Per formaggi freschi e delicati, quali Crescenza e Mozzarella, la salamoia andrebbe “rigenerata” ogni 15 gg., per formaggi a pasta pressata ( Toma, Fontal, ecc.) ogni 2 mesi circa, mentre per il formaggio Grana , indicativamente ogni 4-5 mesi.

Alcune fonti consigliano di trattare le “vecchie” salamoie piuttosto che farne una nuova, in quanto presenterebbero delle caratteristiche migliori per la salatura.
Una salamoia nuova comunque, facendo un’opportuna correzione dell’acidità e con una piccola aggiunta di Calcio, darebbe comunque le medesime  performance con la garanzia di aver allontanato eventuali peptidi portatori di cattivi odori e sapori.
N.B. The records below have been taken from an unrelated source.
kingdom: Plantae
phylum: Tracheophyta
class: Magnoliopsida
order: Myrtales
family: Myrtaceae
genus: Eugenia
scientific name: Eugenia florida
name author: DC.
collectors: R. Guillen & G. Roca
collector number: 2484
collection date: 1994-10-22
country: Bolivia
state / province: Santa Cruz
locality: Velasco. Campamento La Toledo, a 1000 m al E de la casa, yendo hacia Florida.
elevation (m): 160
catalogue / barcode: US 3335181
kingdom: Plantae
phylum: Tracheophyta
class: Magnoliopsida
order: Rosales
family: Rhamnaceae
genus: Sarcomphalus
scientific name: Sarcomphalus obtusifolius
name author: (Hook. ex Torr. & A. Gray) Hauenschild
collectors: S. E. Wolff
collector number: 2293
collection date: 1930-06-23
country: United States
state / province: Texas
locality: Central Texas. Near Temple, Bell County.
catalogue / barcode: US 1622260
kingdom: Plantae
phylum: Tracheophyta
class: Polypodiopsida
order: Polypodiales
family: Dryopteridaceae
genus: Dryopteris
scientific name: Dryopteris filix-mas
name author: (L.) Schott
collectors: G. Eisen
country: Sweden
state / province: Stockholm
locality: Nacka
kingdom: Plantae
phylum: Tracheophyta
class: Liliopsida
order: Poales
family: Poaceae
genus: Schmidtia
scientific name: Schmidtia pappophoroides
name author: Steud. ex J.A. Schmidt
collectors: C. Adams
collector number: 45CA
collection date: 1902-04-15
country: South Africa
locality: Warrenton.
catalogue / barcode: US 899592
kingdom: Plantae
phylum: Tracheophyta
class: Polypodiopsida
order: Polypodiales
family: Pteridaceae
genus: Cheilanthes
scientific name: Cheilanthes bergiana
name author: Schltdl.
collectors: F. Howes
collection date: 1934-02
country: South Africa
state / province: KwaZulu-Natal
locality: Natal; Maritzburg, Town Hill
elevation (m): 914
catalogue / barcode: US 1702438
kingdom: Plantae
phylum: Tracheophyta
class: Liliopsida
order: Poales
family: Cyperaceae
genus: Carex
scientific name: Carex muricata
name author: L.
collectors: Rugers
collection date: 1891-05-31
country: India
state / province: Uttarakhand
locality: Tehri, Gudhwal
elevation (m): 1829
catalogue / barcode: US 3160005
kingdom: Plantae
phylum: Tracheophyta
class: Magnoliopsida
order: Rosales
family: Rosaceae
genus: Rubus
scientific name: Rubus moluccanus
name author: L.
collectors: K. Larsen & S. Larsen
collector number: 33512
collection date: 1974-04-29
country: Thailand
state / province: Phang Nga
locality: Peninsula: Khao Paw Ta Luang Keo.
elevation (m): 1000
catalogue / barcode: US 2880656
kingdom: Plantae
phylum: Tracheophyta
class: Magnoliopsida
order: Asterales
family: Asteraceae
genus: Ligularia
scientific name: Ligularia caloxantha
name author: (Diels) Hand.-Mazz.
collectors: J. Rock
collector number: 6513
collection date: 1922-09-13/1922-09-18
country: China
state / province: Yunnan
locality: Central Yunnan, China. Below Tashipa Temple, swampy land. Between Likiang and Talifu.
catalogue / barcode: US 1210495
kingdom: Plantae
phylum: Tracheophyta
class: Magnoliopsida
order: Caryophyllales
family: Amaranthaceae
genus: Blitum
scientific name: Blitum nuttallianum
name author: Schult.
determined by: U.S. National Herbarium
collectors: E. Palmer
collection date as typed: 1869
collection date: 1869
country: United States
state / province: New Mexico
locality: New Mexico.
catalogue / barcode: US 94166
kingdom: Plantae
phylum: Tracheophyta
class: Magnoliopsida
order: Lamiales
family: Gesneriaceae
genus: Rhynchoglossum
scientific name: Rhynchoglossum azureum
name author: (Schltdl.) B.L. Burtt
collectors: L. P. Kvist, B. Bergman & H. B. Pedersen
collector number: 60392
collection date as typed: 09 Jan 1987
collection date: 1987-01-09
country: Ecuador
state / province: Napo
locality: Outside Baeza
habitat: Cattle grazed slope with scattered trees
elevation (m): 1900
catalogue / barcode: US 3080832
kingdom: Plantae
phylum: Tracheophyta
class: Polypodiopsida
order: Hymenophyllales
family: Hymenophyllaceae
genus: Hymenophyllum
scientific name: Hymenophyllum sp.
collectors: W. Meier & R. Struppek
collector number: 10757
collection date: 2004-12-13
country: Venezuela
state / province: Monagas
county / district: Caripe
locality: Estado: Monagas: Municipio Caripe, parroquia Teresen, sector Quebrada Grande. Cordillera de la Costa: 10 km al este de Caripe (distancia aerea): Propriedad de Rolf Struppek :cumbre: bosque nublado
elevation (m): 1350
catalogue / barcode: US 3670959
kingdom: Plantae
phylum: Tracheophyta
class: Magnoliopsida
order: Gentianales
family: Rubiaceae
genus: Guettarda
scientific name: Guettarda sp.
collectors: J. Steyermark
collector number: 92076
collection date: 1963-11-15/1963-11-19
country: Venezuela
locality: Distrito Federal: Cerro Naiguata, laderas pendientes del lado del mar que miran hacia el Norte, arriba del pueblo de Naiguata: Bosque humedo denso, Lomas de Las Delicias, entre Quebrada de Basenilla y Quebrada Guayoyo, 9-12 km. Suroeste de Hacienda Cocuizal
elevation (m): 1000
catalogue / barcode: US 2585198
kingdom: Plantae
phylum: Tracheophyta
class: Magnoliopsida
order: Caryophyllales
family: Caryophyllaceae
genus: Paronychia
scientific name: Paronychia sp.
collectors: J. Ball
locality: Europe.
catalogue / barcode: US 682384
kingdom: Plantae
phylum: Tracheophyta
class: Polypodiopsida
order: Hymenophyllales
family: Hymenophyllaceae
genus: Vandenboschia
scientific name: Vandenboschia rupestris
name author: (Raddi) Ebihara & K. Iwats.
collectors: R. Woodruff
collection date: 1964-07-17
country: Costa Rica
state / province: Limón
Si può ricorrere all’uso di “acido lattico”  e  Cloruro di Calcio in ragione del 1/1000.
L’importanza della presenza di Calcio nella salamoia è fondamentale ad esempio nella salatura della Crescenza e della Mozzarella, in quanto in caso di assenza, la salamoia tende a “decalcificare” la superficie del formaggio, provocandone una “peptizzazione” più o meno intensa, con degradazione della “ pelle”  che assorbe acque e tenderà a diventare “limacciosa”.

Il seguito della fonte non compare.